Wenn die beiden Verben so unmittelbar verknüpft sind, stellt sich bei mir die Assoziation zweier Personen ein: Die eine gibt, die andere nimmt. Die nehmende Person freut sich, die gebende Person freut sich noch mehr.
 
Hallo Sepiola,
deine Formulierung: "Die nehmende Person freut sich, die gebende Person freut sich noch mehr." trifft es gut, wie ich ursprünglich diesen Spruch verstanden habe u. wie es mir vorkommt ihn die meisten Menschen verstehen. Deshalb wird er auch wohl so von Jesus gemeint sein.

Gruß
Oleger
 
Hallo Traklson,

es gibt noch eine zweite Bedeutung von selig bei Duden, nämlich „einem tiefen, (spontanem) Glücksgefühl hingegeben; wunschlos glücklich; zutiefst beglückt, das hört sich aber weltlich an.

Gruß
Oleger
Ja, und warum sollte man einen religiösen Text säkular deuten.

Mich hat schon irritiert, dass eine offensichtlich religiös ausgerichtete Website sich hinter einer Studie versteckt (s.o.)

Was gemeint ist habe ich ja oben geschrieben:

Glück“ oder „Seligkeit“ wird dabei als umfassendes Heil im Sinne des biblischen Shalom verstanden.

https://www.bibelwissenschaft.de/wi...-schalom/ch/57d626cb9281a2540033faf76906de99/
 
Der Spruch besagt, dass Nehmen auch selig ist. Er besagt offenbar nicht, dass Nehmen unselig wäre.
Seeliger ist viel geben als (an-)nehmen sagt die Vulgata. Das schließt nicht absolut aus, dass etwas anzunehmen seelig sein könnte, besagt aber im Grunde genommen nichts über die "Seeligkeit" des Nehmens.
"Peter ist besser als Paul" besagt nicht, ob Paul gut ist. Es beschreibt eine Relation von beidem zueinander.
 
Wenn ein Geber seine Gabe loswerden will, ist er auf die Existenz eines Nehmers angewiesen. Der Nehmer vollstreckt die Tat des Gebers und erweist sich dadurch als Helfer.
 
Großartig! Das führt mich direkt zu einer meiner privaten Aporien: ist denn "besser" nicht definiert als der Komparativ zu "gut"? Mithin: "besser" besser als "gut"?
Ja, besser ist der Komparativ von gut.
„Paul ist schlecht. Peter ist besser.“ (deswegen aber noch lange nicht gut, das erfahren wir schlicht nicht.)
 
Ja, besser ist der Komparativ von gut.
„Paul ist schlecht. Peter ist besser.“ (deswegen aber noch lange nicht gut, das erfahren wir schlicht nicht.)
Ich denke, eine von Menschen benutzte Sprache ist nicht rein logisch wie Mathe, sondern transportiert auch implizit Inhalte. Wer sagt, dass Peter besser in der Schule ist als Paul, lässt damit durchblicken, dass Paul zumindest nicht abgrundtief schlecht ist. Sonst würde man eher sagen, Peter ist, anders als Paul, ein ganz ordentlicher Schüler oder so was.

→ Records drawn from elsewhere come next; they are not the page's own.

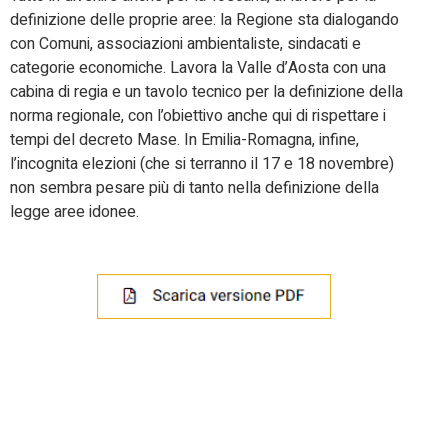
definizione delle proprie aree: la Regione sta dialogando
con Comuni, associazioni ambientaliste, sindacati e
categorie economiche. Lavora la Valle d’Aosta con una
cabina di regia e un tavolo tecnico per la definizione della
norma regionale, con l’obiettivo anche qui di rispettare i
tempi del decreto Mase. In Emilia-Romagna, infine,
l’incognita elezioni (che si terranno il 17 e 18 novembre)
non sembra pesare più di tanto nella definizione della
legge aree idonee.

Paulus wird sich auch nicht gedacht haben: Dass Nehmen ganz schlimm ist, sag ich den Ephesern jetzt nicht, die können sich ja selbst denken, dass das von meinem Spruch logisch nicht ausgeschlossen wird.
 
Ich denke, eine von Menschen benutzte Sprache ist nicht rein logisch wie Mathe, sondern transportiert auch implizit Inhalte. Wer sagt, dass Peter besser in der Schule ist als Paul, lässt damit durchblicken, dass Paul zumindest nicht abgrundtief schlecht ist. Sonst würde man eher sagen, Peter ist, anders als Paul, ein ganz ordentlicher Schüler oder so was.

Paulus wird sich auch nicht gedacht haben: Dass Nehmen ganz schlimm ist, sag ich den Ephesern jetzt nicht, die können sich ja selbst denken, dass das von meinem Spruch logisch nicht ausgeschlossen wird.


Nein, das ist doch falsch. Darüber, wie gut Peter und Paul in der Schule sind, wird nichts ausgesagt. Denkbar wäre, Peter ist sehr gut in der Schule und Paul nur durchschnittlich oder Peter ist durchschnittlich und Paul sehr schlecht, aber auch Peter hat nur Einser und Paul bleibt sitzen.